Records for the exercise:
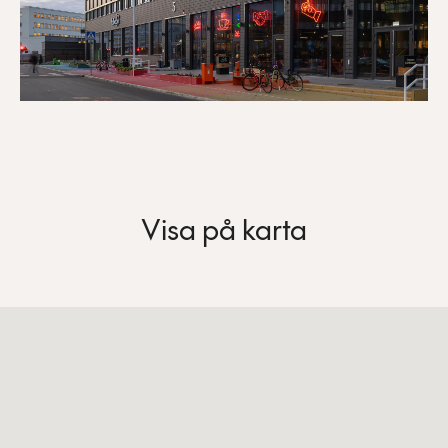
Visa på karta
* * *
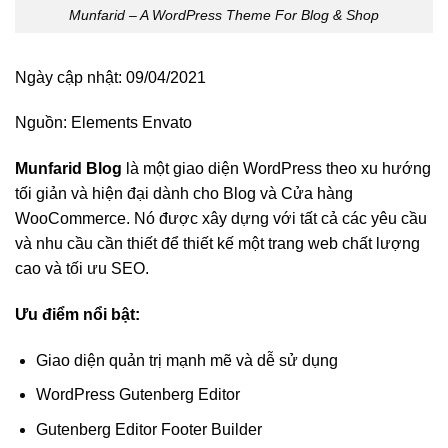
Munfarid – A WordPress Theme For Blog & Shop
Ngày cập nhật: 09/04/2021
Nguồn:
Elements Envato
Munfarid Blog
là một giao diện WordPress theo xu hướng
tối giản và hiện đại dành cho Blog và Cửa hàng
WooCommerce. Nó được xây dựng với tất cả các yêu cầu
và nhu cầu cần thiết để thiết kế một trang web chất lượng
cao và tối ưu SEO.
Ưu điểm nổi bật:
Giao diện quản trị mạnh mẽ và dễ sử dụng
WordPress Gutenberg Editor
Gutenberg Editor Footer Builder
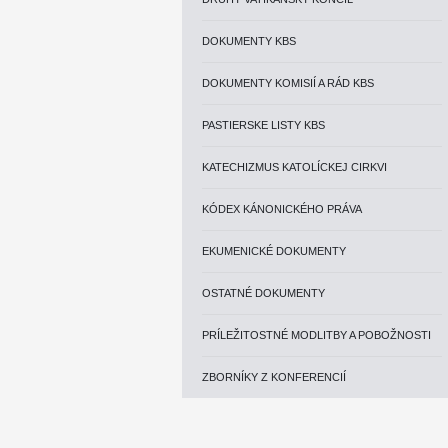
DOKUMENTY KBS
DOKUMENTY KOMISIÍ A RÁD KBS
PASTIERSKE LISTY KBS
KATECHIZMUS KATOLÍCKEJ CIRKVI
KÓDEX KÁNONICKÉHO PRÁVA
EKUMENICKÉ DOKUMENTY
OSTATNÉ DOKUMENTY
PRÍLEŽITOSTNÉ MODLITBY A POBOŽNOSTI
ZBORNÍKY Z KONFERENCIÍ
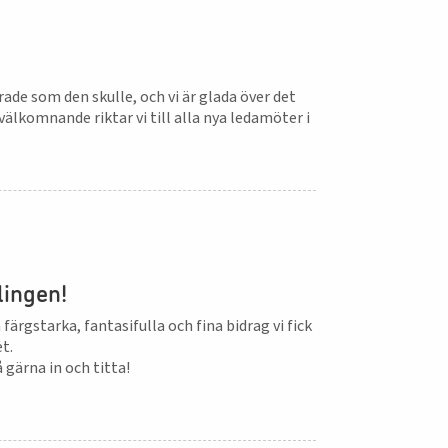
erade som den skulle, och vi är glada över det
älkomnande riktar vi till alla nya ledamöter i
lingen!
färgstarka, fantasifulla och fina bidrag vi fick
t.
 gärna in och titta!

Activity: Can you put the lines of the listing above, the stretch from the line containing "Munfarid – A WordPress Theme For Blog & Shop" through the line containing "ZBORNÍKY Z KONFERENCIÍ", into a JSON list of strings with one string per line, skipping blank lines and leaving out the pictures?

Task answer:
[
  "Munfarid – A WordPress Theme For Blog & Shop",
  "Ngày cập nhật: 09/04/2021",
  "Nguồn:",
  "Elements Envato",
  "Munfarid Blog",
  "là một giao diện WordPress theo xu hướng",
  "tối giản và hiện đại dành cho Blog và Cửa hàng",
  "WooCommerce. Nó được xây dựng với tất cả các yêu cầu",
  "và nhu cầu cần thiết để thiết kế một trang web chất lượng",
  "cao và tối ưu SEO.",
  "Ưu điểm nổi bật:",
  "Giao diện quản trị mạnh mẽ và dễ sử dụng",
  "WordPress Gutenberg Editor",
  "Gutenberg Editor Footer Builder",
  "DOKUMENTY KBS",
  "DOKUMENTY KOMISIÍ A RÁD KBS",
  "PASTIERSKE LISTY KBS",
  "KATECHIZMUS KATOLÍCKEJ CIRKVI",
  "KÓDEX KÁNONICKÉHO PRÁVA",
  "EKUMENICKÉ DOKUMENTY",
  "OSTATNÉ DOKUMENTY",
  "PRÍLEŽITOSTNÉ MODLITBY A POBOŽNOSTI",
  "ZBORNÍKY Z KONFERENCIÍ"
]